Plaza Blog

A Brief History of Brunch in the United States: From Victorian Origins to LA's Trendy Scene

Brunch is a beloved meal enjoyed by many in the United States, but where did it originate and why did it become so popular?

The origins of brunch can be traced back to the late 19th century, when upper-class Victorians in England began to combine their late morning and early afternoon meals into one larger meal. This meal, called "brunch," was typically served between 11am and 1pm and often included both breakfast and lunch items.

Brunch began to gain popularity in the United States in the 1930s, becoming a staple of American culture by the 1950s. One reason for its rise in popularity was the rise of the "weekend leisure class," who had the time and means to indulge in a leisurely, late morning meal.
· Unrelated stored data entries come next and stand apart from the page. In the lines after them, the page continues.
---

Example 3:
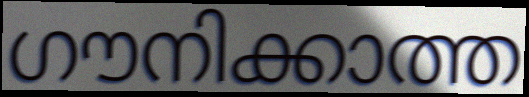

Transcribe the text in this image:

ഗൗനിക്കാത്ത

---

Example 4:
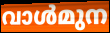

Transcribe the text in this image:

വാൾമുന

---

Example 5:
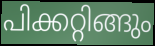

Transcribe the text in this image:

പിക്കറ്റിങ്ങും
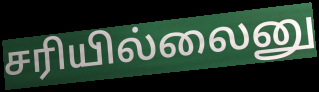
சரியில்லைனு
Additionally, brunch offered a way for people to extend their weekends and socialize with friends and family.

Brunch culture has continued to evolve, with many restaurants now offering elaborate, gourmet brunch menus and events such as bottomless mimosas and live music. Brunch has also become a popular option for special occasions such as Mother's Day and Easter.

Some classic brunch favorites include eggs Benedict, waffles, and French toast, as well as lunch items such as sandwiches and salads.
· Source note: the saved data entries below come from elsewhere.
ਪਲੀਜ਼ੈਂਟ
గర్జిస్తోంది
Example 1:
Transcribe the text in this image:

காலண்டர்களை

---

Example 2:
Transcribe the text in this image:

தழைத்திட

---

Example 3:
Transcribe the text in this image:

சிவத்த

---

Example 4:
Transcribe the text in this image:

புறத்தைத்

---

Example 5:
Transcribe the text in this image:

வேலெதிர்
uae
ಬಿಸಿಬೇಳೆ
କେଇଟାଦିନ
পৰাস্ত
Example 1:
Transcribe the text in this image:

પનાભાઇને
When it comes to brunch, Los Angeles is known for its lively brunch scene. From trendy restaurants in Hollywood to beachside cafes in Santa Monica, there are countless options for brunch in LA. Some popular brunch spots include The Griddle Cafe, known for its giant pancakes and celebrity sitings, and Blu Jam Cafe, famous for its unique and delicious brunch dishes.

Brunch has a rich history in the United States, evolving from a meal enjoyed by the upper class to a beloved American tradition. With its popularity on the rise, brunch culture continues to evolve and offers endless options to brunch lovers. Los Angeles is a particularly vibrant brunch destination, where you can find delicious brunch dishes and a great atmosphere.